Und auch wenn die Preise in der Schweiz sehr hoch sind, hatten Schweizer 2019 kaufkraftbereinigt am Ende 11 Prozent mehr Geld zur Verfügung als ihre deutschen Nachbarn, wie eine Expertin im Film ausführt.
Das Geheimnis des eidgenössischen Reichtums
Der Dokumentarfilm liefert eine erste Antwort auf seine titelgebende Frage anhand von Obst – genauer gesagt anhand der „blauen Banane“. Bitte was? Wie erklärt wird, bezeichnet diese Banane eine der dynamischsten Wirtschaftsregionen der Welt, einen Städtegürtel, der sich von England über die Benelux-Länder, Teile Frankreichs, West- und Süddeutschland sowie Teile Österreichs bis nach Norditalien erstreckt – und mittendrin: die Schweiz.

Ihr heutiges Staatsgebiet liegt fast gänzlich innerhalb der „blauen Banane“, die seit rund 1000 Jahren das Rückgrat der europäischen Wirtschaft bildet, wie ein Experte im Film erklärt. „Dass ihre geografische Lage für die Schweiz so entscheidend war, fanden wir am überzeugendsten“, betont Dave Leins.
Eine beinahe märchenhafte Erfolgsgeschichte
Doch es waren nicht nur die guten Ausgangsbedingungen, die den heutigen Reichtum der Schweiz erklären. Beinahe wie in einem Märchen scheint sich in der Geschichte des Landes eine glückliche Fügung an die nächste zu reihen. Angefangen im Spätmittelalter, als das lukrative eidgenössische Söldnerwesen eine wichtige Grundlage für den späteren Erfolg bildet.

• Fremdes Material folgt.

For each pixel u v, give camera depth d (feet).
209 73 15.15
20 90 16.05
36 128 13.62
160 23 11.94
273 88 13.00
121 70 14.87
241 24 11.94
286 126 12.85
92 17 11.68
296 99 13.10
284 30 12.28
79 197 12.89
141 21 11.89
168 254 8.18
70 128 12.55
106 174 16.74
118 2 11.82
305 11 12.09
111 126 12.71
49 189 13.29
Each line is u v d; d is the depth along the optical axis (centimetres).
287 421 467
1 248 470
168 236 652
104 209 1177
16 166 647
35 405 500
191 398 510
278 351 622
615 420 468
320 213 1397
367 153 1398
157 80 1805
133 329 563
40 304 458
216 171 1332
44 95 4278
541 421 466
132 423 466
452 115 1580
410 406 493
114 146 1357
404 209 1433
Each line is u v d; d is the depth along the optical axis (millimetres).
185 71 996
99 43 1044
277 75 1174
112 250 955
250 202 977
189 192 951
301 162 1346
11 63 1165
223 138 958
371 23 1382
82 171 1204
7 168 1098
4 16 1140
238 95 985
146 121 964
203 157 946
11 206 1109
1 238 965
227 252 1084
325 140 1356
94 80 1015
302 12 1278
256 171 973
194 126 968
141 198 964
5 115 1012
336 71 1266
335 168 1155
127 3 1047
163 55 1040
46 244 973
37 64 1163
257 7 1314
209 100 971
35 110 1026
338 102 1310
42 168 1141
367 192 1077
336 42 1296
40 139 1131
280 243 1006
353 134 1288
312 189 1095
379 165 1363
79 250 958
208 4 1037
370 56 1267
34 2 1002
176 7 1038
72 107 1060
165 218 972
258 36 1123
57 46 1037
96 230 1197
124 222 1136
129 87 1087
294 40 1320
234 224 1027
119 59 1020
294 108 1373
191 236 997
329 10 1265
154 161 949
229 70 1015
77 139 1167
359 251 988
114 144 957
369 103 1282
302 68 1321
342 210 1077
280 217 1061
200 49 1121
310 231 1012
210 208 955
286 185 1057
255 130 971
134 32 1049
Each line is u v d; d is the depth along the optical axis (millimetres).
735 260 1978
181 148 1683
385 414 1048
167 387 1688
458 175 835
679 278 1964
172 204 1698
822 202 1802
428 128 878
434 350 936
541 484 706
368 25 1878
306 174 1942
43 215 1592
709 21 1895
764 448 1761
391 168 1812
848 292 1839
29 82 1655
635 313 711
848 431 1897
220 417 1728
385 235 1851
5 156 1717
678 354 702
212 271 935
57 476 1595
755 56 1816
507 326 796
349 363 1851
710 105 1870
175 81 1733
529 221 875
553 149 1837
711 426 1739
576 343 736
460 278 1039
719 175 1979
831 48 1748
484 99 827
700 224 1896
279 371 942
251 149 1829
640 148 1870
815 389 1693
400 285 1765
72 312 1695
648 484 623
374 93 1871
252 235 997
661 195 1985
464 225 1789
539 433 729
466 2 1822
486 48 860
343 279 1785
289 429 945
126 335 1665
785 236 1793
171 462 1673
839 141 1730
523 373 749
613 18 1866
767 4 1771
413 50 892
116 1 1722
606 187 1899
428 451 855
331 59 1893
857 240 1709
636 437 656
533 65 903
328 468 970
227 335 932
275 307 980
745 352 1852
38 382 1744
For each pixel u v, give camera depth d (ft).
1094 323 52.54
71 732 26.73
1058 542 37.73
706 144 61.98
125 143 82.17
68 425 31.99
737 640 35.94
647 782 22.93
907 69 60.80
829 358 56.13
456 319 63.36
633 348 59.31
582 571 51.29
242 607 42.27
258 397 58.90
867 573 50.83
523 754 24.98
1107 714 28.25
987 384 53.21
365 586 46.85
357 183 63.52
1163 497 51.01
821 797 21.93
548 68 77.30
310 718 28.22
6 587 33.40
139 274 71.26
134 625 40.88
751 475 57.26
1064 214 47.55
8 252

Schon früh zwingt die Rohstoffarmut ihres Landes die Eidgenossen dazu, sich zu spezialisieren und innovativ zu sein. Diese Entwicklung erhält zusätzlichen Schub, als protestantische Glaubensflüchtlinge aus Frankreich, die Hugenotten, im 16. und 17. Jahrhundert in Massen in die Schweiz strömen.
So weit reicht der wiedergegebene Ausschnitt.